Je voterai bien sûr cette loi d'urgence sanitaire, mais je vous supplie de changer de doctrine, de rythme, d'organisation et de discours, car c'est le seul moyen de rassurer nos compatriotes, de restaurer la confiance et de gagner la guerre.

Il faut d'abord changer de doctrine en généralisant les tests pour pouvoir isoler les personnes contaminées qui ne savent pas qu'elles le sont. L'exemple de la Corée du Sud, la recommandation de l'OMS, l'Organisation mondiale de la santé, et les appels de tous les spécialistes doivent vous conduire à changer de rythme, à multiplier les possibilités de tests, notamment pour les professions exposées et dans les régions aujourd'hui les moins touchées.

Vous devez aussi changer d'organisation et de discours sur les masques, car plus personne n'y comprend rien. Comment gagner une guerre quand les soldats n'ont ni casques ni munitions ? Les professionnels de santé reçoivent au compte-gouttes des masques qui ne sont pas les bons. Pourquoi n'avez-vous pas utilisé ou n'utilisez-vous pas aujourd'hui l'armée pour distribuer ces fameux masques ? Les policiers, qui sont chargés de faire respecter le confinement, ont reçu des instructions leur enjoignant d'enlever leurs masques quand ils en avaient.

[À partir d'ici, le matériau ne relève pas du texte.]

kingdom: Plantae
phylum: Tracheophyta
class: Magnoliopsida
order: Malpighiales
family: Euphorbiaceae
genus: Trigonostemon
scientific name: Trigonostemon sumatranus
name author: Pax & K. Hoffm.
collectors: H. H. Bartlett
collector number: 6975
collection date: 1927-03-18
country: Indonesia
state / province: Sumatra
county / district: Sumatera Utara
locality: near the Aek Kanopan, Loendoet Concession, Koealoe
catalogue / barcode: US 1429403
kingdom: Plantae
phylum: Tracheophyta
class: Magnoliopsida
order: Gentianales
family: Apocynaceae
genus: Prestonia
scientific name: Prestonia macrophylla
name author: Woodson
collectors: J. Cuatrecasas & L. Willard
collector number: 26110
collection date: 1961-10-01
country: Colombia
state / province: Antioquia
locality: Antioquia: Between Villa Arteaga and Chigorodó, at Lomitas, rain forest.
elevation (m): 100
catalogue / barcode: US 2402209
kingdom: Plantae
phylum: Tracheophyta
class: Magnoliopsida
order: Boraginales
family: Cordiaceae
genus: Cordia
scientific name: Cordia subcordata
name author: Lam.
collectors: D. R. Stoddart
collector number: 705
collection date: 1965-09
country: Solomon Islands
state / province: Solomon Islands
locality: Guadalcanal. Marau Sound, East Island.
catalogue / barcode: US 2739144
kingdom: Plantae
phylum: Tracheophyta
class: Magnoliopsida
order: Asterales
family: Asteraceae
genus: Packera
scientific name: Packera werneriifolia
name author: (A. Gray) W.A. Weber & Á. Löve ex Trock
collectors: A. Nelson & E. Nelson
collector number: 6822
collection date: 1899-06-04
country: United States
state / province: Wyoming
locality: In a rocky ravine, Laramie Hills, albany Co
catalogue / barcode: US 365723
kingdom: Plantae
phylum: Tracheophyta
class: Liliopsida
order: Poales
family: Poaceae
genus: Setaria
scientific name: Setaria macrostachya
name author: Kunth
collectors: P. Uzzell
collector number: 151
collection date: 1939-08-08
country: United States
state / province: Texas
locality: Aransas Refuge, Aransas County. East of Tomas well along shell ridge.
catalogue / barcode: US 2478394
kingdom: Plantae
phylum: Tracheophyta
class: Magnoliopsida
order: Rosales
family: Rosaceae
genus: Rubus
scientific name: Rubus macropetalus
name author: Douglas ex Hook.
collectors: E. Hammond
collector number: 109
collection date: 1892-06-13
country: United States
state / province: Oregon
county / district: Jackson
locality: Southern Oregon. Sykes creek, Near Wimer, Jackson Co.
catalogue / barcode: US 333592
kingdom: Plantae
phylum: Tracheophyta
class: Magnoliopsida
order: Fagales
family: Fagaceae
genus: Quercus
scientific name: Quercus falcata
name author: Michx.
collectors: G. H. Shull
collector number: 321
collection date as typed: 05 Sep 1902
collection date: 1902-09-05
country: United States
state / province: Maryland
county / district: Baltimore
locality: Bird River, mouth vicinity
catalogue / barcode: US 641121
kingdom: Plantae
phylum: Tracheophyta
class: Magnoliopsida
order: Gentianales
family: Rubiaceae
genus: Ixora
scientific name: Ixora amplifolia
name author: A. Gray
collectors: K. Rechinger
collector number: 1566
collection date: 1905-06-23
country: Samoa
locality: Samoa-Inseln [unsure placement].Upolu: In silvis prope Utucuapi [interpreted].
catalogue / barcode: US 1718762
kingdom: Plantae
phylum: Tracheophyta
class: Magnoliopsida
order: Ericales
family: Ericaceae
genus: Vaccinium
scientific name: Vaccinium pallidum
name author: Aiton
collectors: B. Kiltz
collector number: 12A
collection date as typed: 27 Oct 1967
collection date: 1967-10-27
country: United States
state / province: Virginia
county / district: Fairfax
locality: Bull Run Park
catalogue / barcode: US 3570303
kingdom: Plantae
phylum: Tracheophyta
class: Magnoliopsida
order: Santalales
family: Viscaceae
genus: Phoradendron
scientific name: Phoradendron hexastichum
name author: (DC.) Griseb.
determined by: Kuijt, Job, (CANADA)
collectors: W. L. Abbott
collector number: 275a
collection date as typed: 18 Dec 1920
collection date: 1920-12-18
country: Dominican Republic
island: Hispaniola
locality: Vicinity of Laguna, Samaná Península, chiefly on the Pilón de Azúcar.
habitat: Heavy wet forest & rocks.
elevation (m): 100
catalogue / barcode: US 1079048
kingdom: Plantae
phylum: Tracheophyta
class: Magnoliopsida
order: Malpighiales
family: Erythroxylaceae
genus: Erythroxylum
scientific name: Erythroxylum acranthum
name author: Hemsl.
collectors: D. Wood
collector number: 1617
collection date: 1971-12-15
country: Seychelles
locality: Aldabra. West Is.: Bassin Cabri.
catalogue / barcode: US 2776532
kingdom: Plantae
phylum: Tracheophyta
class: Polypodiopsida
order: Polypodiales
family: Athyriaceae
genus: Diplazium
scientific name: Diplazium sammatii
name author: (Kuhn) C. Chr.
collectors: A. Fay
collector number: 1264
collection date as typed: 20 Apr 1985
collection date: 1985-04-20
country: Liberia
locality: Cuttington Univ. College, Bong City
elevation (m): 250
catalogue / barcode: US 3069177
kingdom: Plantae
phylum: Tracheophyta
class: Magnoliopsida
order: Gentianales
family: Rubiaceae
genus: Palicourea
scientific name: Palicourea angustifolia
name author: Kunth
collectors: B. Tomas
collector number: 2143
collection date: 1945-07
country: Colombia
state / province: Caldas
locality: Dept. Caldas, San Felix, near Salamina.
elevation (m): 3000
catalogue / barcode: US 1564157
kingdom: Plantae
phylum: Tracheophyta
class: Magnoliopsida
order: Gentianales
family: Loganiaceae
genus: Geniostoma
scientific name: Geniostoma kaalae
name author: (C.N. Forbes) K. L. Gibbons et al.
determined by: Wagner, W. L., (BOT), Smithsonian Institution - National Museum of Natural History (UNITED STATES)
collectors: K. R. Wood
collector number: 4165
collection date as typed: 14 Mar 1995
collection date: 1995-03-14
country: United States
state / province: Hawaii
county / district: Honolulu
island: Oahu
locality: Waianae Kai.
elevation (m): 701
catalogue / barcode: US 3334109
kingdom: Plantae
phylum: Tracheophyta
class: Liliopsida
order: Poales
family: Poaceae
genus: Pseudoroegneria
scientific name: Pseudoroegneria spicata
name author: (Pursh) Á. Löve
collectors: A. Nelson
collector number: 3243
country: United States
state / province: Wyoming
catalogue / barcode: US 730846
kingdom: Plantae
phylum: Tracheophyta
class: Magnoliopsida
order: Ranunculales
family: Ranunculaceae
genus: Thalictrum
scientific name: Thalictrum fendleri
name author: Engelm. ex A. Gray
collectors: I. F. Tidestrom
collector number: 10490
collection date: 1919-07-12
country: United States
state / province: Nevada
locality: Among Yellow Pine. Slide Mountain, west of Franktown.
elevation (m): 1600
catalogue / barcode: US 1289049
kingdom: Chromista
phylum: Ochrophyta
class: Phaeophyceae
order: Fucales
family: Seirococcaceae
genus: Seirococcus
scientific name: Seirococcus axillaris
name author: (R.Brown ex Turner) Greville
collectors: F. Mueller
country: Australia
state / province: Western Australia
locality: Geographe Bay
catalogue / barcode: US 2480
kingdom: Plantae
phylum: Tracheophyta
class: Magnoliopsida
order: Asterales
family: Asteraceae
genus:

Depuis la première réunion tenue à Matignon, je vous alerte quant à l'urgence d'une production de masse. Le ministre de la santé a répondu hier que la France produisait 8 millions de masques par semaine et le directeur général de la santé donnait hier soir le chiffre de 6 millions, mais combien produit-on de masques FFP2 pour la protection des soignants ? De surcroît, si l'on compte 2 millions de personnels soignants et de professionnels exposés – notamment les pompiers, gendarmes et conducteurs de bus – , à raison de quatre masques par jour, cela impose la production de 8 millions de masques par jour, et non par semaine. De nombreuses usines textiles qui pourraient être reconverties sont à l'arrêt. Quels sont les moyens que vous allez mettre à disposition pour multiplier par dix la production de masques, sans laquelle le confinement n'aura pas l'efficacité nécessaire ?

Votre gouvernement doit cesser de dire que les masques ne servent à rien. Aucune autorité scientifique et médicale ne soutient une telle contrevérité. Certains pays asiatiques ont pu juguler l'épidémie, ou du moins la freiner – je pense à Taïwan, Singapour et Hong Kong – , en utilisant massivement les masques. Le 24 janvier, d'ailleurs, le DGS, le directeur général de la santé, faisait la même promotion des masques, après avoir changé d'avis. Sans distribution massive de masques, je le répète, le confinement et ses sacrifices n'auront pas les effets désirés.

Enfin, il faut absolument faire respecter le confinement. Attention, cependant, à ne pas faire deux poids, deux mesures. Attention à éviter la surenchère contre les honnêtes citoyens qui, partout en France, le respectent et se sacrifient pour le bien commun, quand on laisse, dans certains quartiers, la racaille et les voyous dissuader la police d'agir.